──────── Supplied data
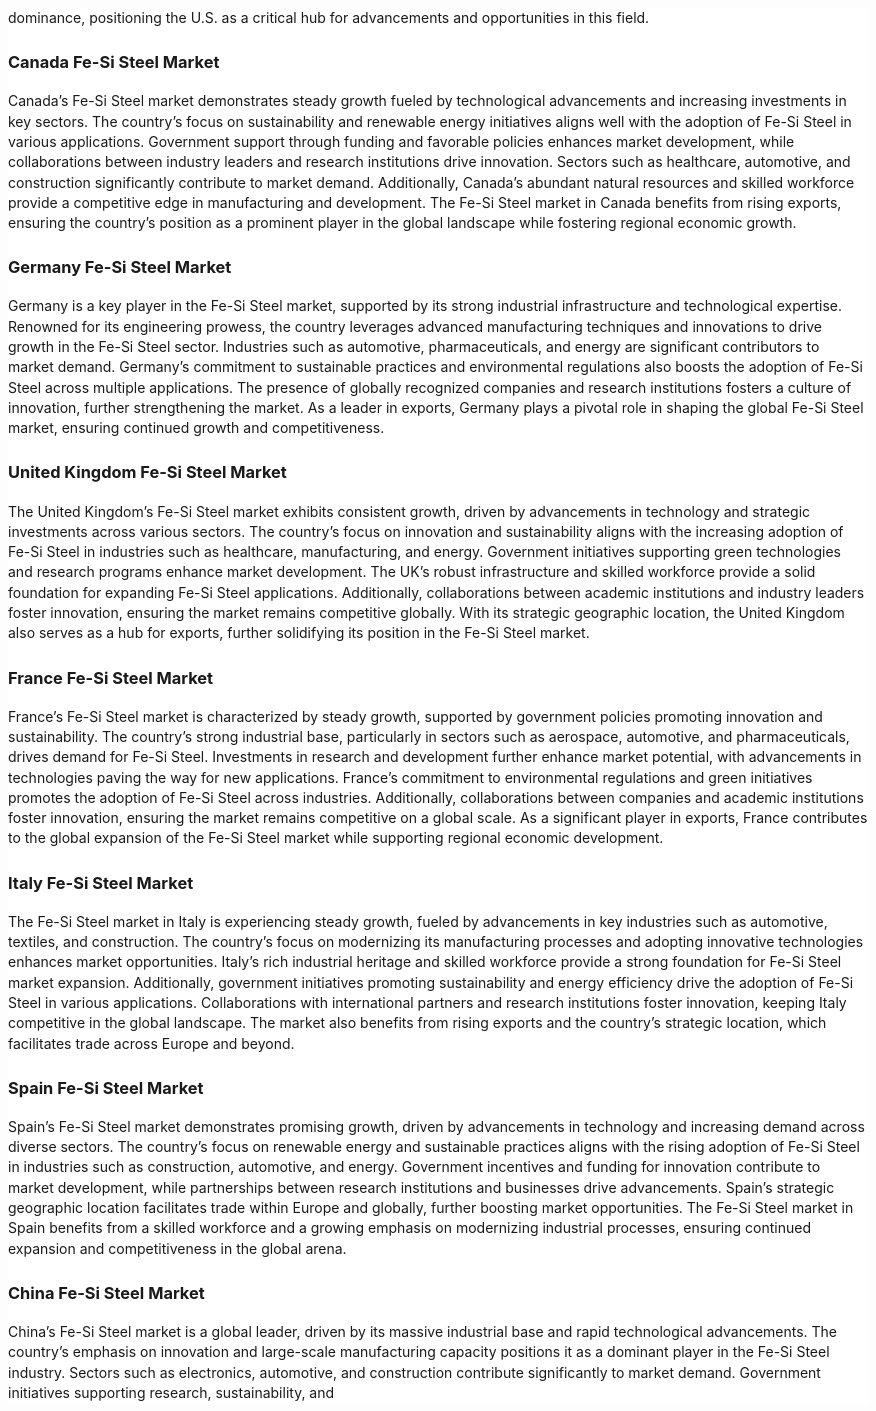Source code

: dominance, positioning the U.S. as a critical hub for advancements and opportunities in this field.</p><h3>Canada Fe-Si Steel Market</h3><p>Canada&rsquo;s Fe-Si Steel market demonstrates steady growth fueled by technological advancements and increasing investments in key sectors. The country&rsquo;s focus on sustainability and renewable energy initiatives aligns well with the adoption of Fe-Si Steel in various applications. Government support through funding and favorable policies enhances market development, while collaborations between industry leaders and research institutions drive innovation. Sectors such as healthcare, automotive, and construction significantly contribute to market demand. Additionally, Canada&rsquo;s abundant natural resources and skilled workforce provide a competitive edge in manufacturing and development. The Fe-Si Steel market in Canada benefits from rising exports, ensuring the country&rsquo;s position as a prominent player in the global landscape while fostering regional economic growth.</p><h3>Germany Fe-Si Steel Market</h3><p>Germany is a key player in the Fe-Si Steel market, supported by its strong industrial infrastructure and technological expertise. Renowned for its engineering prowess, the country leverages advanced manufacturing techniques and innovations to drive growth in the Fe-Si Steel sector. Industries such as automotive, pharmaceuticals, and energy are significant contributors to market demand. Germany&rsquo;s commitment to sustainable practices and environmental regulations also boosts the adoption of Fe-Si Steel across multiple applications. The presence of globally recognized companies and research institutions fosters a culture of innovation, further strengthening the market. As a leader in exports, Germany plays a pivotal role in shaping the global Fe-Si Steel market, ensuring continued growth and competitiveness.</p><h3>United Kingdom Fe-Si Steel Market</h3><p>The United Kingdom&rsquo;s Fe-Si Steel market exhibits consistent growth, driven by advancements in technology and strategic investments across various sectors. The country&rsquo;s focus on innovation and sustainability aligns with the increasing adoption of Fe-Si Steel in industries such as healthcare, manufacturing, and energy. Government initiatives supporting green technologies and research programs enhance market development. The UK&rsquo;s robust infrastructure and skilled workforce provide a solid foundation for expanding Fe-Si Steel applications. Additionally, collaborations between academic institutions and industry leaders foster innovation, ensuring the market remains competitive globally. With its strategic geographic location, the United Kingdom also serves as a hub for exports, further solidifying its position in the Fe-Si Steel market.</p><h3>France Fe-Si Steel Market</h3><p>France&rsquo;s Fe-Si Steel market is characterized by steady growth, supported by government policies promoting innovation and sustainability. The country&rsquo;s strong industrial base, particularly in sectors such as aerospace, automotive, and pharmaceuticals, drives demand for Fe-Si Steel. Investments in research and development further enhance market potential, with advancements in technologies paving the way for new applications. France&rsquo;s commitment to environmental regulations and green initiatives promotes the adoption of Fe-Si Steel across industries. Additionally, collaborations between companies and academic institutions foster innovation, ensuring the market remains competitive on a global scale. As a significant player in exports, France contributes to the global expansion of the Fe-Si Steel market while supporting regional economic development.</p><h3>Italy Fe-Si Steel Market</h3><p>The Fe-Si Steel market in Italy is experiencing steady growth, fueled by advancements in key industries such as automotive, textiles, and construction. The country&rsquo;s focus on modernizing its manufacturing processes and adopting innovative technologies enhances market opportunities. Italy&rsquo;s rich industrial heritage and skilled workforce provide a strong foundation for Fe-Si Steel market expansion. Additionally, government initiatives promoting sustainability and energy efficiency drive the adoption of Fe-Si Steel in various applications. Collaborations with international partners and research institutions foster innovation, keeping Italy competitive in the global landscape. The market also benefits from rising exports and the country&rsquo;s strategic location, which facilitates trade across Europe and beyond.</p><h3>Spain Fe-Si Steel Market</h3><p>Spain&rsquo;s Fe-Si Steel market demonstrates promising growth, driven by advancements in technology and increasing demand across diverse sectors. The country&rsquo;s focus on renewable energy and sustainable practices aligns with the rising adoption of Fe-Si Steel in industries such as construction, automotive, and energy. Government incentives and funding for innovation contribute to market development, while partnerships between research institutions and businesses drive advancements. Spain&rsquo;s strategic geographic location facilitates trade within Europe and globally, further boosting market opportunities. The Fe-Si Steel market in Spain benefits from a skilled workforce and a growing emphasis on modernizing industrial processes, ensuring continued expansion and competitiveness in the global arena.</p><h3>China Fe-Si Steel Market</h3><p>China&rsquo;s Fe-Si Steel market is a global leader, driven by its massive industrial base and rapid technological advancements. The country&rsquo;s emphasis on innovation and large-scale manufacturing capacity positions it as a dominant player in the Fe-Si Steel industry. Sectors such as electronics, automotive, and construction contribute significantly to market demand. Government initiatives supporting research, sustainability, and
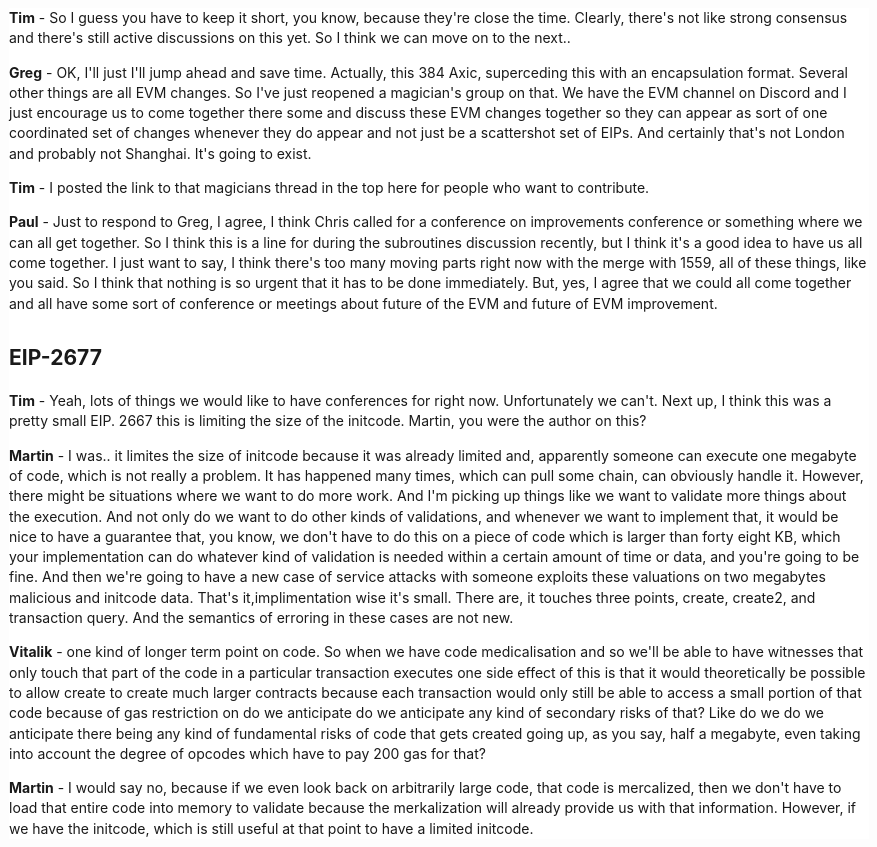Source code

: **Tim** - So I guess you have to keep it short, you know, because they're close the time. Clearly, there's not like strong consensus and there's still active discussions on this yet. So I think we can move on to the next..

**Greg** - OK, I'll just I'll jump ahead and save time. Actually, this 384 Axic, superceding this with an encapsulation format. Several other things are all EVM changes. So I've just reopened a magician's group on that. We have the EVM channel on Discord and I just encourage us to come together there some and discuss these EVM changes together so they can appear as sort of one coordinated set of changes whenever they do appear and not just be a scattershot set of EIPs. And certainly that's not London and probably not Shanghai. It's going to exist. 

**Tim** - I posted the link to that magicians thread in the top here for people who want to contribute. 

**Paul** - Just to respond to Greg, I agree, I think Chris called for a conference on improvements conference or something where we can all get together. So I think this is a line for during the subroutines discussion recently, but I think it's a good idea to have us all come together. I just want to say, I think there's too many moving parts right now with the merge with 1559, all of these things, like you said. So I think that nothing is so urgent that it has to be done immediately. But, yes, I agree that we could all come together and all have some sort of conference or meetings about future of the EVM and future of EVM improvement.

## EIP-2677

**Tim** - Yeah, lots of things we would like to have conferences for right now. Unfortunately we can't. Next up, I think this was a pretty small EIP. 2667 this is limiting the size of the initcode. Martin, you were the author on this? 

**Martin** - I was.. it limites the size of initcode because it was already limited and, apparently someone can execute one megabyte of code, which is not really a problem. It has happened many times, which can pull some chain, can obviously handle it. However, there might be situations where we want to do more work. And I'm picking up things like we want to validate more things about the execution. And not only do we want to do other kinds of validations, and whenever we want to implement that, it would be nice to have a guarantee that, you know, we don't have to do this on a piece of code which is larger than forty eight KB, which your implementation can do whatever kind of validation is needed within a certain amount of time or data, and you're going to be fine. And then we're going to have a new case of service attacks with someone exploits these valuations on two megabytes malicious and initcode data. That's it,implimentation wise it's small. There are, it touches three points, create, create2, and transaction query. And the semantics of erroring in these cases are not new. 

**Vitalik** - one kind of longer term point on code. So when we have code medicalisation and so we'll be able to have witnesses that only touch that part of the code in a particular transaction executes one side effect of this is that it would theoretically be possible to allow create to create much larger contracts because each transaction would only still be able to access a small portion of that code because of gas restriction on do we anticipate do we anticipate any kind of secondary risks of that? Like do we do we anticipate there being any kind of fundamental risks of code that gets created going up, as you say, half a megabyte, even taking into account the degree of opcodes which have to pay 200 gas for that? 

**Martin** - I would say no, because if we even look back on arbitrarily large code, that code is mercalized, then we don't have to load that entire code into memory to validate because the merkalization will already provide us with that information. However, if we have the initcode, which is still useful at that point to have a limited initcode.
────────────────
_To-do item_. Give back the full listing exactly as written, only without its pictures.

_Written answer_.
Source code

: dominance, positioning the U.S. as a critical hub for advancements and opportunities in this field.</p><h3>Canada Fe-Si Steel Market</h3><p>Canada&rsquo;s Fe-Si Steel market demonstrates steady growth fueled by technological advancements and increasing investments in key sectors. The country&rsquo;s focus on sustainability and renewable energy initiatives aligns well with the adoption of Fe-Si Steel in various applications. Government support through funding and favorable policies enhances market development, while collaborations between industry leaders and research institutions drive innovation. Sectors such as healthcare, automotive, and construction significantly contribute to market demand. Additionally, Canada&rsquo;s abundant natural resources and skilled workforce provide a competitive edge in manufacturing and development. The Fe-Si Steel market in Canada benefits from rising exports, ensuring the country&rsquo;s position as a prominent player in the global landscape while fostering regional economic growth.</p><h3>Germany Fe-Si Steel Market</h3><p>Germany is a key player in the Fe-Si Steel market, supported by its strong industrial infrastructure and technological expertise. Renowned for its engineering prowess, the country leverages advanced manufacturing techniques and innovations to drive growth in the Fe-Si Steel sector. Industries such as automotive, pharmaceuticals, and energy are significant contributors to market demand. Germany&rsquo;s commitment to sustainable practices and environmental regulations also boosts the adoption of Fe-Si Steel across multiple applications. The presence of globally recognized companies and research institutions fosters a culture of innovation, further strengthening the market. As a leader in exports, Germany plays a pivotal role in shaping the global Fe-Si Steel market, ensuring continued growth and competitiveness.</p><h3>United Kingdom Fe-Si Steel Market</h3><p>The United Kingdom&rsquo;s Fe-Si Steel market exhibits consistent growth, driven by advancements in technology and strategic investments across various sectors. The country&rsquo;s focus on innovation and sustainability aligns with the increasing adoption of Fe-Si Steel in industries such as healthcare, manufacturing, and energy. Government initiatives supporting green technologies and research programs enhance market development. The UK&rsquo;s robust infrastructure and skilled workforce provide a solid foundation for expanding Fe-Si Steel applications. Additionally, collaborations between academic institutions and industry leaders foster innovation, ensuring the market remains competitive globally. With its strategic geographic location, the United Kingdom also serves as a hub for exports, further solidifying its position in the Fe-Si Steel market.</p><h3>France Fe-Si Steel Market</h3><p>France&rsquo;s Fe-Si Steel market is characterized by steady growth, supported by government policies promoting innovation and sustainability. The country&rsquo;s strong industrial base, particularly in sectors such as aerospace, automotive, and pharmaceuticals, drives demand for Fe-Si Steel. Investments in research and development further enhance market potential, with advancements in technologies paving the way for new applications. France&rsquo;s commitment to environmental regulations and green initiatives promotes the adoption of Fe-Si Steel across industries. Additionally, collaborations between companies and academic institutions foster innovation, ensuring the market remains competitive on a global scale. As a significant player in exports, France contributes to the global expansion of the Fe-Si Steel market while supporting regional economic development.</p><h3>Italy Fe-Si Steel Market</h3><p>The Fe-Si Steel market in Italy is experiencing steady growth, fueled by advancements in key industries such as automotive, textiles, and construction. The country&rsquo;s focus on modernizing its manufacturing processes and adopting innovative technologies enhances market opportunities. Italy&rsquo;s rich industrial heritage and skilled workforce provide a strong foundation for Fe-Si Steel market expansion. Additionally, government initiatives promoting sustainability and energy efficiency drive the adoption of Fe-Si Steel in various applications. Collaborations with international partners and research institutions foster innovation, keeping Italy competitive in the global landscape. The market also benefits from rising exports and the country&rsquo;s strategic location, which facilitates trade across Europe and beyond.</p><h3>Spain Fe-Si Steel Market</h3><p>Spain&rsquo;s Fe-Si Steel market demonstrates promising growth, driven by advancements in technology and increasing demand across diverse sectors. The country&rsquo;s focus on renewable energy and sustainable practices aligns with the rising adoption of Fe-Si Steel in industries such as construction, automotive, and energy. Government incentives and funding for innovation contribute to market development, while partnerships between research institutions and businesses drive advancements. Spain&rsquo;s strategic geographic location facilitates trade within Europe and globally, further boosting market opportunities. The Fe-Si Steel market in Spain benefits from a skilled workforce and a growing emphasis on modernizing industrial processes, ensuring continued expansion and competitiveness in the global arena.</p><h3>China Fe-Si Steel Market</h3><p>China&rsquo;s Fe-Si Steel market is a global leader, driven by its massive industrial base and rapid technological advancements. The country&rsquo;s emphasis on innovation and large-scale manufacturing capacity positions it as a dominant player in the Fe-Si Steel industry. Sectors such as electronics, automotive, and construction contribute significantly to market demand. Government initiatives supporting research, sustainability, and
Source code

: **Tim** - So I guess you have to keep it short, you know, because they're close the time. Clearly, there's not like strong consensus and there's still active discussions on this yet. So I think we can move on to the next..

**Greg** - OK, I'll just I'll jump ahead and save time. Actually, this 384 Axic, superceding this with an encapsulation format. Several other things are all EVM changes. So I've just reopened a magician's group on that. We have the EVM channel on Discord and I just encourage us to come together there some and discuss these EVM changes together so they can appear as sort of one coordinated set of changes whenever they do appear and not just be a scattershot set of EIPs. And certainly that's not London and probably not Shanghai. It's going to exist. 

**Tim** - I posted the link to that magicians thread in the top here for people who want to contribute. 

**Paul** - Just to respond to Greg, I agree, I think Chris called for a conference on improvements conference or something where we can all get together. So I think this is a line for during the subroutines discussion recently, but I think it's a good idea to have us all come together. I just want to say, I think there's too many moving parts right now with the merge with 1559, all of these things, like you said. So I think that nothing is so urgent that it has to be done immediately. But, yes, I agree that we could all come together and all have some sort of conference or meetings about future of the EVM and future of EVM improvement.

## EIP-2677

**Tim** - Yeah, lots of things we would like to have conferences for right now. Unfortunately we can't. Next up, I think this was a pretty small EIP. 2667 this is limiting the size of the initcode. Martin, you were the author on this? 

**Martin** - I was.. it limites the size of initcode because it was already limited and, apparently someone can execute one megabyte of code, which is not really a problem. It has happened many times, which can pull some chain, can obviously handle it. However, there might be situations where we want to do more work. And I'm picking up things like we want to validate more things about the execution. And not only do we want to do other kinds of validations, and whenever we want to implement that, it would be nice to have a guarantee that, you know, we don't have to do this on a piece of code which is larger than forty eight KB, which your implementation can do whatever kind of validation is needed within a certain amount of time or data, and you're going to be fine. And then we're going to have a new case of service attacks with someone exploits these valuations on two megabytes malicious and initcode data. That's it,implimentation wise it's small. There are, it touches three points, create, create2, and transaction query. And the semantics of erroring in these cases are not new. 

**Vitalik** - one kind of longer term point on code. So when we have code medicalisation and so we'll be able to have witnesses that only touch that part of the code in a particular transaction executes one side effect of this is that it would theoretically be possible to allow create to create much larger contracts because each transaction would only still be able to access a small portion of that code because of gas restriction on do we anticipate do we anticipate any kind of secondary risks of that? Like do we do we anticipate there being any kind of fundamental risks of code that gets created going up, as you say, half a megabyte, even taking into account the degree of opcodes which have to pay 200 gas for that? 

**Martin** - I would say no, because if we even look back on arbitrarily large code, that code is mercalized, then we don't have to load that entire code into memory to validate because the merkalization will already provide us with that information. However, if we have the initcode, which is still useful at that point to have a limited initcode.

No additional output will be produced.